Home prices in Southern California rose in February, the first increase in seven months.
According to Zillow, average home prices for the six county regions rose 0.3% from January to $874,382 in February.
Home prices have been falling monthly since August, and economists said it reflects consumers and seasonal factors.
High home values and high mortgage rates have made it difficult for potential buyers to bid more on the home. Markets also tend to be slower in autumn and winter.
However, the decline was small, with January prices only at 1.6% of all-time highs reached last summer. A slight increase in February, coinciding with a slight drop in mortgage rates, could be set to escalate values during the usually busy spring sales season.
But Orphe Divounguy, a senior economist at Zillow, hasn’t changed much.
He said mortgage fees this year are unlikely to vary significantly from today’s 6% medium-term range, which should prevent potential home buyers from paying more for their homes and condos.
Existing homeowners also choose to sell, but this should also be covered with prices.
According to Zillow, some homes in LA County sold 32% more than February 2024. This is due to existing homeowners who want to move more and more, rather than keeping cheap mortgages they acquired during the pandemic.
By February 2026, Zillow expects home prices across Los Angeles and Orange counties to rise just 0.1% from last month.
City and Neighborhood Home Prices
Beware of readers
Welcome to the Los Angeles Times Real Estate Tracker.

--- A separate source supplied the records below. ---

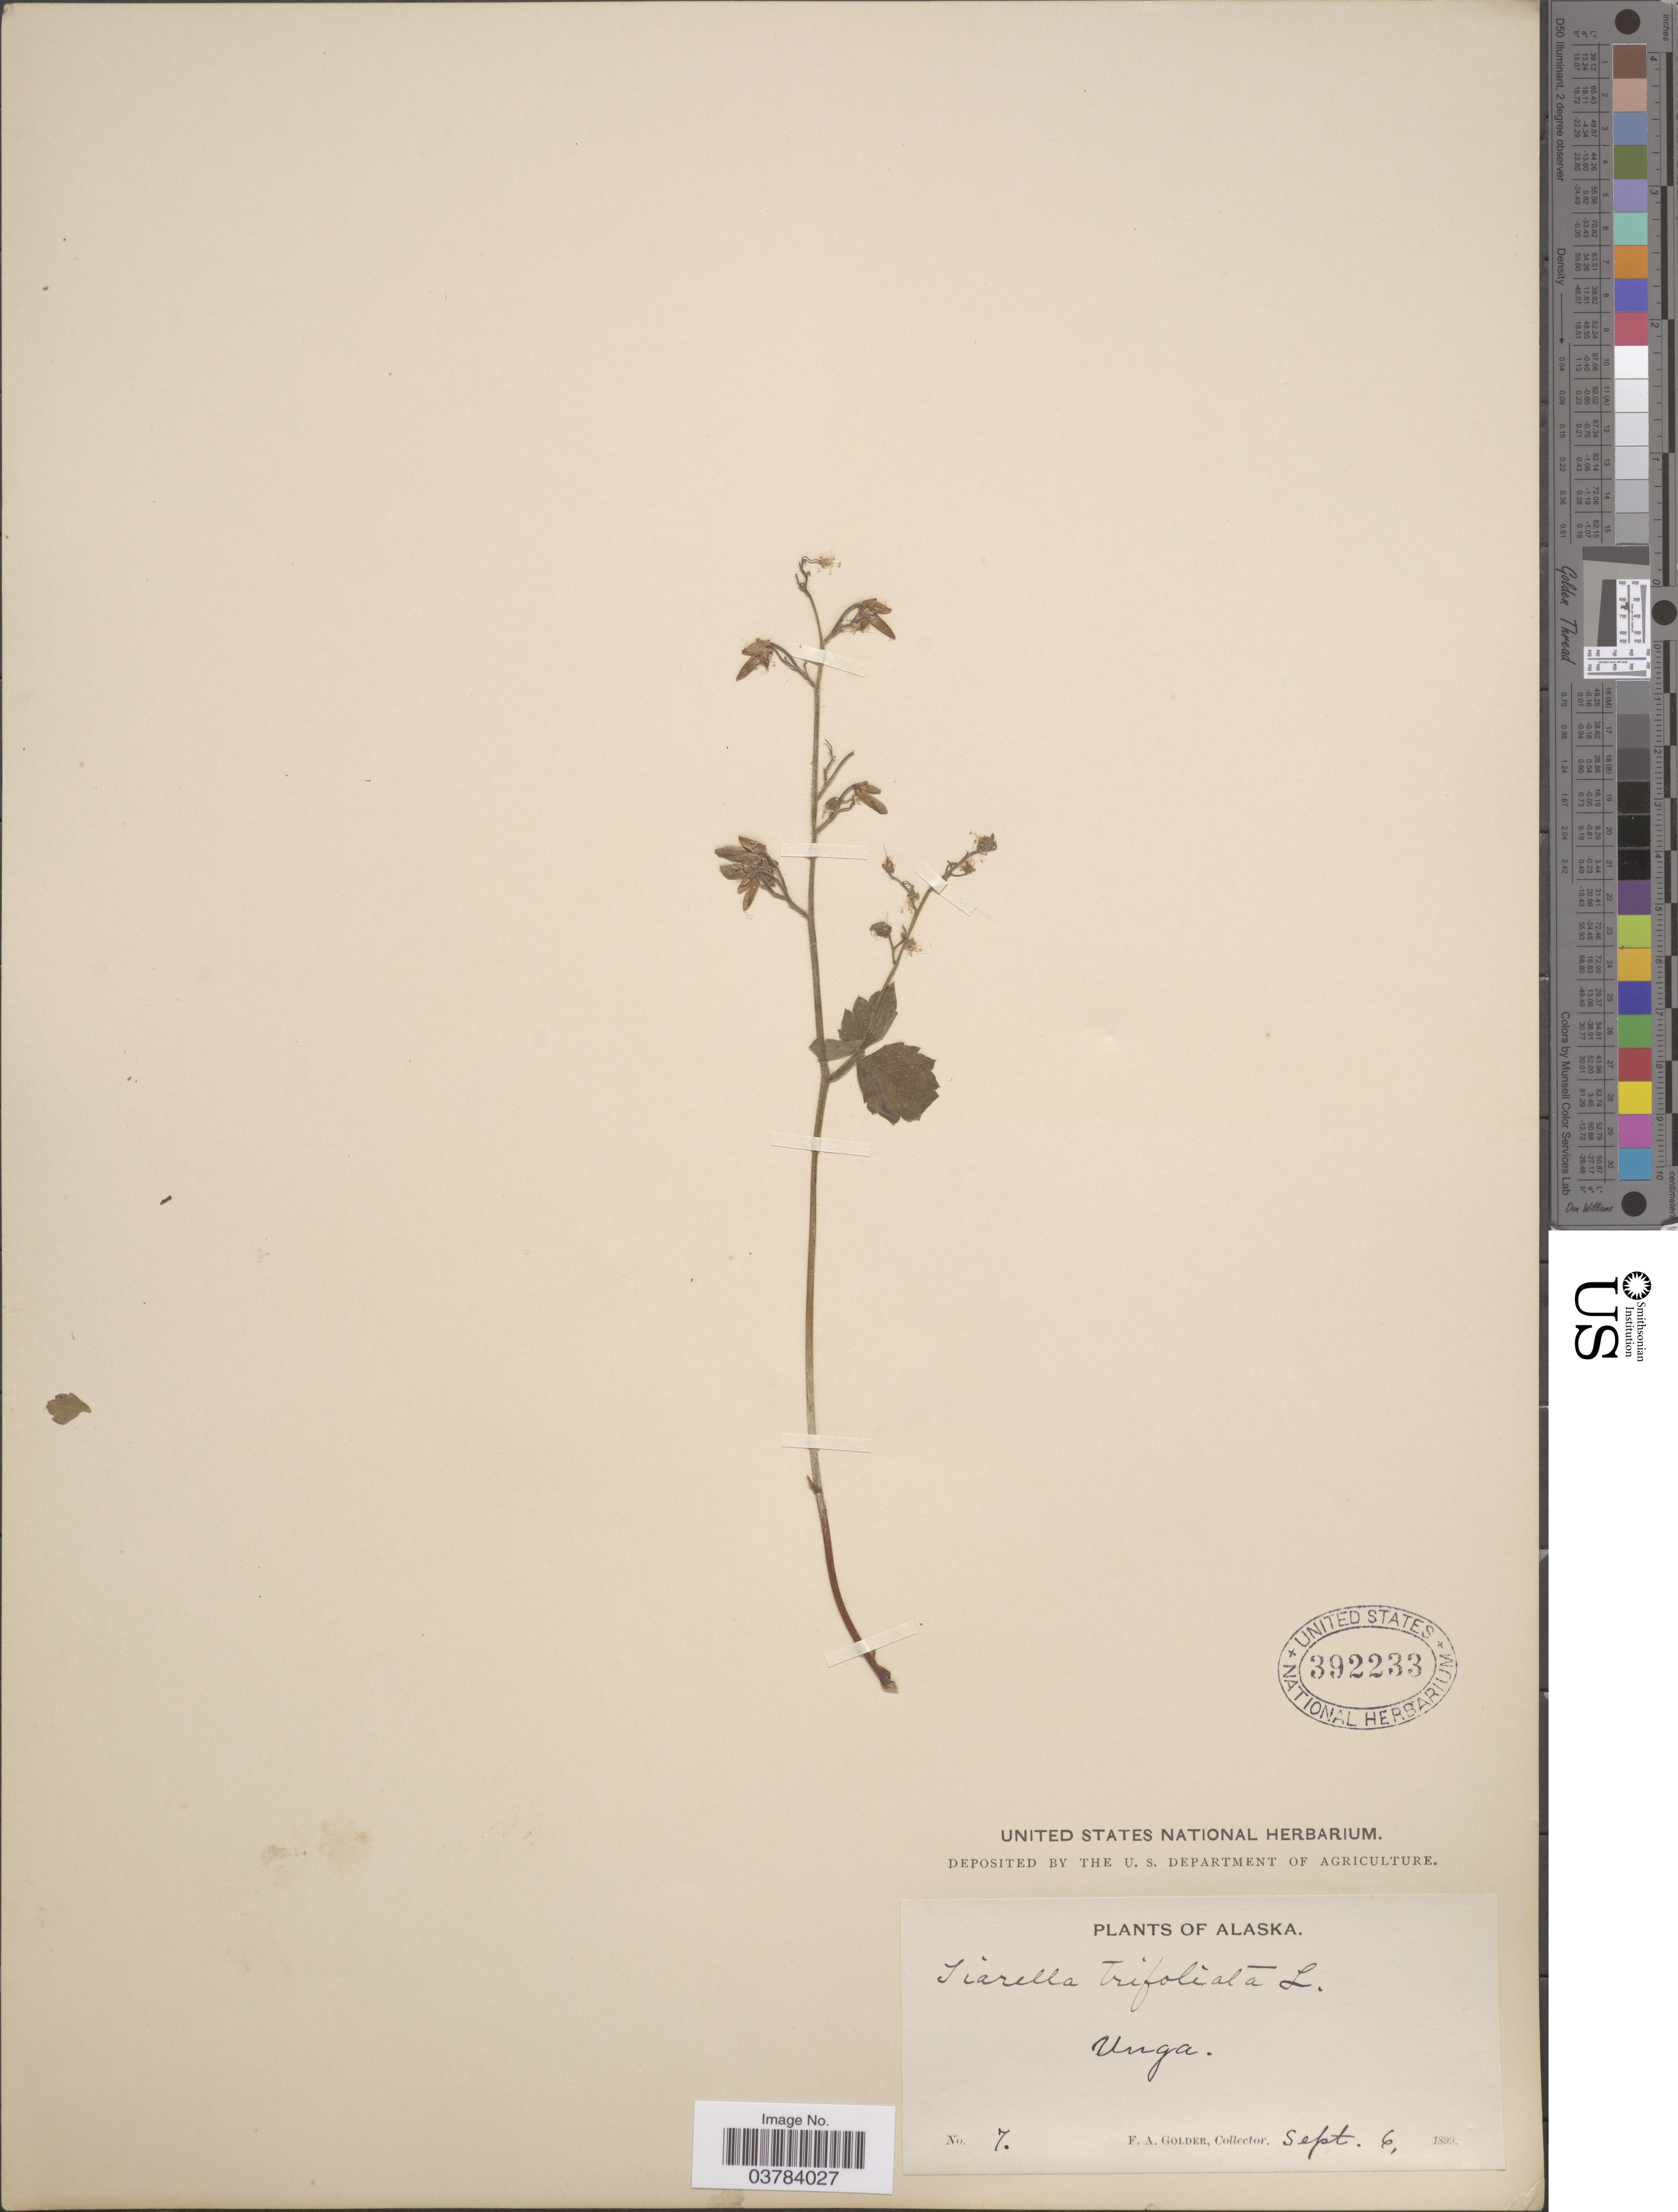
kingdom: Plantae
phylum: Tracheophyta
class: Magnoliopsida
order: Saxifragales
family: Saxifragaceae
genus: Tiarella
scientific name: Tiarella trifoliata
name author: L.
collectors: F. Golder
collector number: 7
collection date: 1899-09-06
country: United States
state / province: Alaska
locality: Unga.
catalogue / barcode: US 392233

Each month we publish a report containing data on home prices, mortgage fees and rental prices. Reporters will explain the meaning of new data in Los Angeles and the surrounding area, and help them understand what they can expect to pay for apartments and homes. You can read the breakdown of last month’s real estate here.
Explore home prices and rents in February
Use the table below to search for home sales and apartment rental prices by city, neighborhood, and county.
Rental prices in Southern California
Last year, many parts of Southern California have been allowed to rent apartments, but the January LA County fire could reverse the downward trend.
Experts said rising vacancy levels forced landlords to lower rents, but the fire wiped out thousands of homes and suddenly thrust many people into the rental market.
When these people searched for homes, there were extensive reports of illegally priced gouging, with some landlords increasing rent by more than 50%.
Authorities have since filed several criminal and civil lawsuits against landlords and real estate agents, and it is unclear how competitive the larger market will be in the coming months and every year.
Most of the destroyed homes are single-family homes, and some experts expect the biggest increase in rents for large units adjacent to the Pacific Palisade and Altadena burn areas, to be smaller and farther away from the disaster zone, resulting in a reduced pressure on costs.
Rent data for January and February will be investigated early to see what will come.
Santa Monica, which is adjacent to Pacific Pariscedes’ LA City district, rose 3.06% from January to January and 3.06% from December to reach $2,527 last month, according to data from ApartmentList.
Apartment list analyst Rob Warnock said that growth is fast, although not so, as seen close to Eton Fire in Glendale and Pasadena.
Rent growth is actually less than seen in the past few years across the city of Los Angeles, including many areas not adjacent to Palisades and fires. Median apartments in February increased by 0.73% from January. Rents remained unchanged between December and January.
Warnock warned that the data could also accelerate rents for detached houses and apartments in the LA district near the fire, but the apartments don’t have the ability to track them down.